RFR: JDK-6823527: java.util.logging.Handler has thread safety issues
Daniel Fuchs
daniel.fuchs at oracle.com
Thu Aug 29 16:46:53 UTC 2013
On 8/29/13 5:38 PM, Daniel Fuchs wrote:
> Hi Jason,
>
> Yes - that makes sense. I think we want the setter to use the
> same lock than e.g. publish because we don't want the level
> (or filter or encoding or whatever) to be changed while
> publish is executing.
>
> However I see no harm in allowing other threads to read the
> variables values while setters/publish are executing - since
> all the writes (I means setters) only write 1 single value.
>
> OK - unless I hear an objection to that I'll prepare a new
> changeset where the variables will be volatile, the getters
> will not be synchronized, but the setters will.
>
> Thanks for your feedback!
Here is the new webrev implementing Jason's suggestion.
Compared to previous webrev only Handler.java & StreamHandler.java
have changed.
<http://cr.openjdk.java.net/~dfuchs/webrev_6823527/webrev.01/>
best regards,
-- daniel
>
> -- daniel
>
> On 8/29/13 5:29 PM, Jason Mehrens wrote:
>> > Yes - this is a possibility I envisaged too.
>> > But would that be better?
>> >
>> > I didn't want to remove any synchronized blocks because I'm
>> > really not sure of what consequences it might have.
>> > getLevel()/setLevel() are already synchronized on Handler.
>> > It is my belief that most operation already need to call
>> > getLevel().
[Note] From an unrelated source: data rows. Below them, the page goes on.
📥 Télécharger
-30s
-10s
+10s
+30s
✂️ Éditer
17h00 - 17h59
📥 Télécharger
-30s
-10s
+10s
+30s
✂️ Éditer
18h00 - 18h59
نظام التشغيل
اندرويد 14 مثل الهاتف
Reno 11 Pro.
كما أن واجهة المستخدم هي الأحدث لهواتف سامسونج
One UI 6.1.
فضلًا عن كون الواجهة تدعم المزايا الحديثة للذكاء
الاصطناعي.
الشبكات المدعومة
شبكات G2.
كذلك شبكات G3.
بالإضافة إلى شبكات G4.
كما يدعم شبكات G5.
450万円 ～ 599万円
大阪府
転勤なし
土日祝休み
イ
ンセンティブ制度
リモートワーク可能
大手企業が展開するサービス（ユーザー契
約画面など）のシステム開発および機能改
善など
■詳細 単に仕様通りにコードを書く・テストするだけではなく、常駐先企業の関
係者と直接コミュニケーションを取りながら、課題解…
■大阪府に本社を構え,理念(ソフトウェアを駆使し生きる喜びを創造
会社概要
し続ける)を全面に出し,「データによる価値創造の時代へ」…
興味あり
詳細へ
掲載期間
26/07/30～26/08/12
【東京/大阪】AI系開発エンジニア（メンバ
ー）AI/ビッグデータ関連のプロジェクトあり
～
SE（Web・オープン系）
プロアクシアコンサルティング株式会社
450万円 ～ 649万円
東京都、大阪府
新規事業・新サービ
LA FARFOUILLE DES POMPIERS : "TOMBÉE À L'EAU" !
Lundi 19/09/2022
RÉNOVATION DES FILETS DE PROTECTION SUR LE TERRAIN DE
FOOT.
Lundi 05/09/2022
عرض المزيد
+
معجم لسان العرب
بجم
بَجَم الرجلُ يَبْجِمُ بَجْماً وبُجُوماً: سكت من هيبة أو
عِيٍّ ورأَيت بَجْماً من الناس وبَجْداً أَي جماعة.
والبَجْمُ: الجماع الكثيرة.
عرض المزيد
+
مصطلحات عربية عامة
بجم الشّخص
So synchronizing on getFilter/setFilter etc.
>> > should not be such a big issue.
>> The only reason that I can think of for synchronizing any of the
>> j.u.Handler methods is that the code was created prior to the JMM
>> revision of volatile in JDK 1.5. The lock policy is required for the 3
>> abstract methods so that a single LogRecord is published all or
>> nothing. The level, filter, error manager, encoding could all be
>> declared volatile with no locking. For the subclasses the locking for
>> publish is too coarse. The isLoggable method should be called outside
>> the lock.
>>
>> > Also - synchronizing on 'this' has the advantage that the lock
>> > can be shared with subclasses - I mean - that's what a
>> > subclass would usually expect...
>> The same was true for COWList
>> (http://bugs.sun.com/bugdatabase/view_bug.do?bug_id=6282140) but, the
>> lock policy changed over time. This is bug is about thread safety
>> issues so subclass should have little expectations.
>>
>>
>> > But if I hear strong opinions that 'volatile' is definitely better
>> > for this case I'm prepared to alter my patch.
>> > I personally tend to use 'volatile' only sparsely - when it's clear
>> > that it's the better solution.
>> The common case is that Handler.getFoo are a hot methods and
>> Handler.setFoo are cold. You could always declare the level, filter,
>> error manager, and encoding volatile and have only the setFoo methods
>> synchronize when setting the property.